● **TEXT SEGMENT**:
— Begin —

Re: RFC: Simple package diff

6 Dec 2022

      I'm a long-time user of Linux/unix, but am are relatively new to Arch.
(I switched my home desktop to manjaro a few years ago when I finally got
completely fed up with ubuntu/canonical.)  Lately, I've been looking at the
pacman/alpm source code in relation to a couple of projects.  I noticed this
post a few days ago, and have an idea for a possible implementation.  Since
this is relatively new to me, I might be missing some key points and the
proposal below might be entirely unworkable.  If so, apologies in advance, and
feel free to just ignore it.

I'll start by saying that I think the comment about "perfect being the enemy
of the good" really "hits the nail on the head".  (I've always enjoyed mixing
metaphors :-).  Other attempts at binary-diff updates that I've seen have
fallen by the wayside. (Does redhat even use jigdo any more?).  In general,
rsync seems to be the only effective system that's widely used.  But it
doesn't work well with most compressed files, and imposes a load on the
server.  Doing incremental updates at the granularity of files instead of data
blocks seems like a really good idea.

One of the main things that influenced my decision to move to Arch is the fact
that packages are distributed as simple tar files containing the package's
directory structure plus a few simple metadata files.  Even better, they are
transparently labeled as such (foo.pkg.tar.zst).  By contrast, rpm is a binary
format that requires at least rpm2cio to start with.  And .deb files are 'ar'
archives containing several tar archives.  (A really obtuse decision that is
unfortunately-in-line with debian's general philosophy :-).

— End —

● **TASKS FOR THIS EXERCISE**:
**A)** Name every Linux distribution mentioned in the forum post on simple package diffs, spelled as the post spells them.
**B)** Transcribe the forum post on simple package diffs word for word from "One of the main" to "general philosophy :-).".

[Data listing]
— Begin —

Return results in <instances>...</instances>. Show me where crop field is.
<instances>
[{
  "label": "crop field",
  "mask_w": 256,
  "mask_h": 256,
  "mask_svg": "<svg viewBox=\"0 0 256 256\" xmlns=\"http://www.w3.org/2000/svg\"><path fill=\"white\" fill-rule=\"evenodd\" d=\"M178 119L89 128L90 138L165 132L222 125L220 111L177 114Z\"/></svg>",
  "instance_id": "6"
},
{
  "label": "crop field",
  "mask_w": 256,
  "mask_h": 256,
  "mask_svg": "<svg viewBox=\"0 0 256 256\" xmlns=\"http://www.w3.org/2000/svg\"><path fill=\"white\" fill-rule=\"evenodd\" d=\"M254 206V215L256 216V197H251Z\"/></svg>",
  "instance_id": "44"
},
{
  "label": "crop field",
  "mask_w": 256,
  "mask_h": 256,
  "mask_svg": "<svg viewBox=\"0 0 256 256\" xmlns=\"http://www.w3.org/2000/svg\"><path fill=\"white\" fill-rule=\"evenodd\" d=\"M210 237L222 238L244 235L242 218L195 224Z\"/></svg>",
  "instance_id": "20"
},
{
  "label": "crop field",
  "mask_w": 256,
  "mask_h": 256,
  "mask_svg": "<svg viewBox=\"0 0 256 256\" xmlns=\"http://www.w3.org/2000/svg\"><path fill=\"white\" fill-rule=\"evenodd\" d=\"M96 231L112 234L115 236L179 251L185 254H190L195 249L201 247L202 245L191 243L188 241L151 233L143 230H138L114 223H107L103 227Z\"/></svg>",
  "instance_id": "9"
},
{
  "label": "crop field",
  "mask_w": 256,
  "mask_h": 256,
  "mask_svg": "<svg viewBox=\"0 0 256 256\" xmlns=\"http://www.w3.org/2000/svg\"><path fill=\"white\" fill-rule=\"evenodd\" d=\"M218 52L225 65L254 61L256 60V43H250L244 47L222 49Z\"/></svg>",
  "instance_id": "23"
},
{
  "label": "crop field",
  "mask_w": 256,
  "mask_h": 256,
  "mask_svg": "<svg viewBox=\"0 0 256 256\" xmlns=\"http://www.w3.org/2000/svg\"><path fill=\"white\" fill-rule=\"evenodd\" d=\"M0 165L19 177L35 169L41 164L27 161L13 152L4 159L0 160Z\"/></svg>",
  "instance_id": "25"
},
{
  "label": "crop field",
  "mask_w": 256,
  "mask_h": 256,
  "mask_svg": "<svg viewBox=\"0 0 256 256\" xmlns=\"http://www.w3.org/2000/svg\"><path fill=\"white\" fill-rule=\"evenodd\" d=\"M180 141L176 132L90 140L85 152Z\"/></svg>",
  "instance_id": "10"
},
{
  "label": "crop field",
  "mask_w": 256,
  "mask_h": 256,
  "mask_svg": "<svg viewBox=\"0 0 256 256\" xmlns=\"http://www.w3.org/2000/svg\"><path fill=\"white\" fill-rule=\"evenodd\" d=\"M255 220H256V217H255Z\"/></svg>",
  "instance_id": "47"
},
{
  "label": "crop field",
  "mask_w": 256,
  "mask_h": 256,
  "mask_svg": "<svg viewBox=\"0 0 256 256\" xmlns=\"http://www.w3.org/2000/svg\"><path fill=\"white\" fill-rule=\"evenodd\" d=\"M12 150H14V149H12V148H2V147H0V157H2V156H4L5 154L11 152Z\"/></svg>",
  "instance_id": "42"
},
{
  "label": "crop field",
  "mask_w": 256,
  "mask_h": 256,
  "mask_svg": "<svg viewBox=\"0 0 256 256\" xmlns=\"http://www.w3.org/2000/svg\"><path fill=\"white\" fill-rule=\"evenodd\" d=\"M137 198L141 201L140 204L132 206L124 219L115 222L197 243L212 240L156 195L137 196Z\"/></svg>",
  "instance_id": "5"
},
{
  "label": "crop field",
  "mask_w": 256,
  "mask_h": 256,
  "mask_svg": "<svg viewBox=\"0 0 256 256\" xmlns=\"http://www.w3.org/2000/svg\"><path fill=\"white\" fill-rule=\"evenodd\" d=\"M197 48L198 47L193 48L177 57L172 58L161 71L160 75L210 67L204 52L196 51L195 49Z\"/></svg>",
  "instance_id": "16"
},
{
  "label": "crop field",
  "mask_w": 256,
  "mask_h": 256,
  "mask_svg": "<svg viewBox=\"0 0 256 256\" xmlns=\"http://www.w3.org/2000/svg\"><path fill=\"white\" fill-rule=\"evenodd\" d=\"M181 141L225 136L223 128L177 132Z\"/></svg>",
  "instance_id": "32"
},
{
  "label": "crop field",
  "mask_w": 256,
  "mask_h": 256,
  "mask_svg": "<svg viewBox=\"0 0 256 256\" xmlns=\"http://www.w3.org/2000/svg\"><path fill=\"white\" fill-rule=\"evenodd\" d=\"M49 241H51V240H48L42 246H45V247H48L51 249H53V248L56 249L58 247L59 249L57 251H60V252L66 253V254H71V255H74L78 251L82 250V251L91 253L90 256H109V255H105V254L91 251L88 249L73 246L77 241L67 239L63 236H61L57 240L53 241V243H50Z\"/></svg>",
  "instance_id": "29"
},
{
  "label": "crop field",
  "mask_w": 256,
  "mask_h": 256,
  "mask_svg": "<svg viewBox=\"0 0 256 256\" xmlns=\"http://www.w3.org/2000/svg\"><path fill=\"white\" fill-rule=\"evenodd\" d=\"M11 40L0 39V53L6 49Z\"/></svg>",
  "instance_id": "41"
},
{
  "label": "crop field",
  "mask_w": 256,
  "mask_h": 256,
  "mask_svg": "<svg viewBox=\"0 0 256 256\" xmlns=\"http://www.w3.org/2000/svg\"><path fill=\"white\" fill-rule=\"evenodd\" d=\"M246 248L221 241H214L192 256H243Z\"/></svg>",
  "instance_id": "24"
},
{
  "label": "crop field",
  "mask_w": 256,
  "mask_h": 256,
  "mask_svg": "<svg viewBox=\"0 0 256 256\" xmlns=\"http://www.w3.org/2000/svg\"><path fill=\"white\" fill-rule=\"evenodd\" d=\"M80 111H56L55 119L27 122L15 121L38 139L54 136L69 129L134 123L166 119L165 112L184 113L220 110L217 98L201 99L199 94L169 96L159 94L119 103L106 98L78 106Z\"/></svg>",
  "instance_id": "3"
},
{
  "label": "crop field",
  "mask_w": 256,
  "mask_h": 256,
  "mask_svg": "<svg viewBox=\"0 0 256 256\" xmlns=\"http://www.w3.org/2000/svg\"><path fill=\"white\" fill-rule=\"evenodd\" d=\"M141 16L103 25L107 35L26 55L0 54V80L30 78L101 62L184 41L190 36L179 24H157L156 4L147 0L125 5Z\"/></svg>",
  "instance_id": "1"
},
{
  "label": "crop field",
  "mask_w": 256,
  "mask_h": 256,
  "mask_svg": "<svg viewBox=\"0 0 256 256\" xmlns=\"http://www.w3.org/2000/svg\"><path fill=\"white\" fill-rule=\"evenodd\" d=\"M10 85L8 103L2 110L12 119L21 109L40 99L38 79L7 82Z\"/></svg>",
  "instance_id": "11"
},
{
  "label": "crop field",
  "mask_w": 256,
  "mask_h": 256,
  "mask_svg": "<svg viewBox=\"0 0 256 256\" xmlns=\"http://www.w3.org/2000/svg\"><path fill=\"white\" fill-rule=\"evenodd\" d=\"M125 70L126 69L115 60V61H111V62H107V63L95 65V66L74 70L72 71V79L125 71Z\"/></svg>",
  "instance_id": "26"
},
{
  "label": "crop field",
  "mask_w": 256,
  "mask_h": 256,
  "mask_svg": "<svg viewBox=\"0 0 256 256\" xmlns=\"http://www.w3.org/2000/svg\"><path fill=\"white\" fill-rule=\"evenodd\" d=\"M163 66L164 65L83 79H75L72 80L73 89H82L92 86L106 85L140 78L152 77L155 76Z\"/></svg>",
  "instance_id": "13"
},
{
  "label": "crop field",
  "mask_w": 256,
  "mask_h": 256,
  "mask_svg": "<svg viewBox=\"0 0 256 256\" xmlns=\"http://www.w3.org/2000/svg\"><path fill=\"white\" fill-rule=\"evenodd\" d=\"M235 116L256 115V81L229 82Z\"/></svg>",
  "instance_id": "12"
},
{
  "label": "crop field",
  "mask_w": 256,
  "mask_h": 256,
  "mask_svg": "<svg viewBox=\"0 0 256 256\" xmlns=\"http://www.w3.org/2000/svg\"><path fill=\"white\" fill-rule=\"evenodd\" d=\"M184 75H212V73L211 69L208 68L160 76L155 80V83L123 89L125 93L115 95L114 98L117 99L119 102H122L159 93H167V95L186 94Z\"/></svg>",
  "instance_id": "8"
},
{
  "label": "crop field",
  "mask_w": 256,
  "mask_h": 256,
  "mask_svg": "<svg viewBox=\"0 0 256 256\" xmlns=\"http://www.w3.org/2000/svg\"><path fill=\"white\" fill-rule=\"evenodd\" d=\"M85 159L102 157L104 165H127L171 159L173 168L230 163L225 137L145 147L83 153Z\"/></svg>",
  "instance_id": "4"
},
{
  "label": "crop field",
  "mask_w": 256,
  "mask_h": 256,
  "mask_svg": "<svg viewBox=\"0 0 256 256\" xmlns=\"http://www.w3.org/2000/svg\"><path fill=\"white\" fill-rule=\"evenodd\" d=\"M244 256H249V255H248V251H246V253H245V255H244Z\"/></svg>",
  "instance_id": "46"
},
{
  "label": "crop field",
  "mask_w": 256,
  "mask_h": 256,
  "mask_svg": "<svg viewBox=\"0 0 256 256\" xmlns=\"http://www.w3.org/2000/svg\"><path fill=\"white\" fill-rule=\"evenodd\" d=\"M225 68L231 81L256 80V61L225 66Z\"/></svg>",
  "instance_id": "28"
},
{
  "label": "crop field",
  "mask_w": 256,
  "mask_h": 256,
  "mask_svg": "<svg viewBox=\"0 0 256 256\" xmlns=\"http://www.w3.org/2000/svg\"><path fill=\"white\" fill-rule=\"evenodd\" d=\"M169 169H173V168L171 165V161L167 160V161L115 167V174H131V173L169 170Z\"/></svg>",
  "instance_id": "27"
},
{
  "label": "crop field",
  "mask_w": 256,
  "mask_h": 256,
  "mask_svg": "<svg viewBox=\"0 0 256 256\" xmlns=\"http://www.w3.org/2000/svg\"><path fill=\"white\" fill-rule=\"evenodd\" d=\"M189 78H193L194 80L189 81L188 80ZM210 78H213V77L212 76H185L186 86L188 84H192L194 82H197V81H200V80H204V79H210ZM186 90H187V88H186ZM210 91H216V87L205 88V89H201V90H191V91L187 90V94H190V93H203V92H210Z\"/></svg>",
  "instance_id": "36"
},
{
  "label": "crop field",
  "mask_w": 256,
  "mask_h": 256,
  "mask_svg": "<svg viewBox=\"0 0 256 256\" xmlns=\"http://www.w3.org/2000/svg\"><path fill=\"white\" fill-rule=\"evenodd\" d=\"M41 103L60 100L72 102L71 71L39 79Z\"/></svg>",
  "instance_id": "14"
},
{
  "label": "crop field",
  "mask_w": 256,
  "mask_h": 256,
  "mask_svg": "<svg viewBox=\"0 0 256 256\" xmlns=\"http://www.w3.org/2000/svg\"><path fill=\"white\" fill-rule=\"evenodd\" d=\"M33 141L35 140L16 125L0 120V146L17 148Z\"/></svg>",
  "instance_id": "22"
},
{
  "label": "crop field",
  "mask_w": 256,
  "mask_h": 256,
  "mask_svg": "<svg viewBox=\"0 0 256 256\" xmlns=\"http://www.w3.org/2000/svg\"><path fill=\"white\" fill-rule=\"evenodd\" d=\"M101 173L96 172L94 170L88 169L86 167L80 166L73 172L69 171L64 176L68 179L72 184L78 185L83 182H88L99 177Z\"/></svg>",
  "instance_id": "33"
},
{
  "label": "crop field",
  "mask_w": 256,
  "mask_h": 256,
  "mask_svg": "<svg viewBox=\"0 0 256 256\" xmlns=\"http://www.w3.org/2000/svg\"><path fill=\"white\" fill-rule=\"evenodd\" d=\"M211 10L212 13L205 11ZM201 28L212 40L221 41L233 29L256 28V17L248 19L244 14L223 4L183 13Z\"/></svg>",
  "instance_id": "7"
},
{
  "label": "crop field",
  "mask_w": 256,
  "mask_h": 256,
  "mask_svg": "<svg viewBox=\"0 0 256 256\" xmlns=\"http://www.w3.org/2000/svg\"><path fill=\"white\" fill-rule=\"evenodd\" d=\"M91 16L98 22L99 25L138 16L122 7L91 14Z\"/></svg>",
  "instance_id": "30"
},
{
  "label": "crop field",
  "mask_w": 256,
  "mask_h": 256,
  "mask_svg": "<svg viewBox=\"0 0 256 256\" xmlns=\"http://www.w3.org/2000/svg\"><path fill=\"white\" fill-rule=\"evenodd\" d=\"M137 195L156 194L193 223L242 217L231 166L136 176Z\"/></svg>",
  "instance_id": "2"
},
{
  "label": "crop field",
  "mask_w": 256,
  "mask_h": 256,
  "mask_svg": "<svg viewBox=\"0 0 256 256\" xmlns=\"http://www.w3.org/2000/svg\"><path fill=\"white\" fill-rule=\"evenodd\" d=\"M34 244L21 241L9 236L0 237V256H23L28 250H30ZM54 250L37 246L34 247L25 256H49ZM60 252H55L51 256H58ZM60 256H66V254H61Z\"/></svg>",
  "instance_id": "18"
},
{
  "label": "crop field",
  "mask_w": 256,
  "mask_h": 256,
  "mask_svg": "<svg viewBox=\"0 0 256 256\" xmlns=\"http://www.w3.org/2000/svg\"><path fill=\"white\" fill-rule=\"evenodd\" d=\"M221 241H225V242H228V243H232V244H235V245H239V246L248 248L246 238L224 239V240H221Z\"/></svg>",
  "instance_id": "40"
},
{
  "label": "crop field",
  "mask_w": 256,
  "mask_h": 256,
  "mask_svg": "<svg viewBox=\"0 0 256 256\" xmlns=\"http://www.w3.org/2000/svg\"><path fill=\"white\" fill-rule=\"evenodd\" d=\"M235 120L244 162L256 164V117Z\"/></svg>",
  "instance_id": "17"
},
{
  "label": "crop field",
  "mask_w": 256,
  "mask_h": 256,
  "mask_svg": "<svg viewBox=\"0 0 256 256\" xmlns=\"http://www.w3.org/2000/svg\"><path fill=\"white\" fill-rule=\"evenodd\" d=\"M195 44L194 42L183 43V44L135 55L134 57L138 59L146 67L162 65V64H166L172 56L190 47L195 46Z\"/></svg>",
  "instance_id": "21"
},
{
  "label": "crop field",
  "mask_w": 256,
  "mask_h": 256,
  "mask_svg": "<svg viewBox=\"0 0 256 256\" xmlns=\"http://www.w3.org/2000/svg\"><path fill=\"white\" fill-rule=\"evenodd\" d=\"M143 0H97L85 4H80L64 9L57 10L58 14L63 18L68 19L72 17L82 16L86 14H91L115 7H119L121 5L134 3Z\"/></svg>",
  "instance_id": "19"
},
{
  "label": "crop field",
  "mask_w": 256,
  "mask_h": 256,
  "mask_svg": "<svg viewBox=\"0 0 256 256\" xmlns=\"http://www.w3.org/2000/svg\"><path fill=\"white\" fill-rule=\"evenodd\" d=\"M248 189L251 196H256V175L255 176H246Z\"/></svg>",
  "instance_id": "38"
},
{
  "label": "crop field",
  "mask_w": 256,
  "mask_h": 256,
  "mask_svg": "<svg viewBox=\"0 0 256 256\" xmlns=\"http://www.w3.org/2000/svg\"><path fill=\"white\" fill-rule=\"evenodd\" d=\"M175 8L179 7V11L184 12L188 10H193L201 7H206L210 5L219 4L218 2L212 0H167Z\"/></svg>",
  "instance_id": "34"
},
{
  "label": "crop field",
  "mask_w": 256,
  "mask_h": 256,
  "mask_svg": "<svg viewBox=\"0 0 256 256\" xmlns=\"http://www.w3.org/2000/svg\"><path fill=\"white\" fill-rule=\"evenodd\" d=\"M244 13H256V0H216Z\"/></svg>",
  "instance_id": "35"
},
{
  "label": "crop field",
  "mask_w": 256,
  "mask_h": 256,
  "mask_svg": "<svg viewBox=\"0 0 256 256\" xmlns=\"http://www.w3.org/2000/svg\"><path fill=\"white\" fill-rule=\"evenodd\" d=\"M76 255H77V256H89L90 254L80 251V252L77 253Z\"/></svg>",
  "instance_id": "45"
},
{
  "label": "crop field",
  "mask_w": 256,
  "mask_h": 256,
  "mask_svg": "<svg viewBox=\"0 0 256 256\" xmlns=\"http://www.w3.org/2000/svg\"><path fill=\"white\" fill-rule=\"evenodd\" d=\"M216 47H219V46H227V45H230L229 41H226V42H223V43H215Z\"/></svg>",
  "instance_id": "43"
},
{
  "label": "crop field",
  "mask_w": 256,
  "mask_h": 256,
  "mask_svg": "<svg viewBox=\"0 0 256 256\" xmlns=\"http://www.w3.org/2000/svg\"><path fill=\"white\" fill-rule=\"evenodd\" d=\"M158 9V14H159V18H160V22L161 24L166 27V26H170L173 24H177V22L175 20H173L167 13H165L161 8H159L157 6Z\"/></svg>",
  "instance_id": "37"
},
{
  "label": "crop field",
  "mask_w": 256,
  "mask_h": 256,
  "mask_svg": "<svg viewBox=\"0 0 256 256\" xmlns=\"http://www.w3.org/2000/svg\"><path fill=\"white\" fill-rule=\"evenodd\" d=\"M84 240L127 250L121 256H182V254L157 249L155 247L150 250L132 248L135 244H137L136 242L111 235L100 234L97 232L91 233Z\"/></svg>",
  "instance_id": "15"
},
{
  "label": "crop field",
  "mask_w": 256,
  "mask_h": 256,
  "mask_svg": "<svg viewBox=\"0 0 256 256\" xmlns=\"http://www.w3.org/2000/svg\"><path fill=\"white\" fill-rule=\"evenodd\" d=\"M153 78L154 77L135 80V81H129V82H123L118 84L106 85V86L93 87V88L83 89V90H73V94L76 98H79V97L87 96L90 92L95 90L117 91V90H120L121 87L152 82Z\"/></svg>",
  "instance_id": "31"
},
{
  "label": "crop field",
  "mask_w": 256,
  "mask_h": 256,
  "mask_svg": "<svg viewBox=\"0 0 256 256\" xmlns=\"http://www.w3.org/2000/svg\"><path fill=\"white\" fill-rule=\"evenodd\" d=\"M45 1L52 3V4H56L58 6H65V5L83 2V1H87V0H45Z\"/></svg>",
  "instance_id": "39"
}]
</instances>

— End —

● **RESULTS IN ORDER**:
**A)** Arch, manjaro, ubuntu, redhat, debian

**B)**
One of the main things that influenced my decision to move to Arch is the fact
that packages are distributed as simple tar files containing the package's
directory structure plus a few simple metadata files.  Even better, they are
transparently labeled as such (foo.pkg.tar.zst).  By contrast, rpm is a binary
format that requires at least rpm2cio to start with.  And .deb files are 'ar'
archives containing several tar archives.  (A really obtuse decision that is
unfortunately-in-line with debian's general philosophy :-).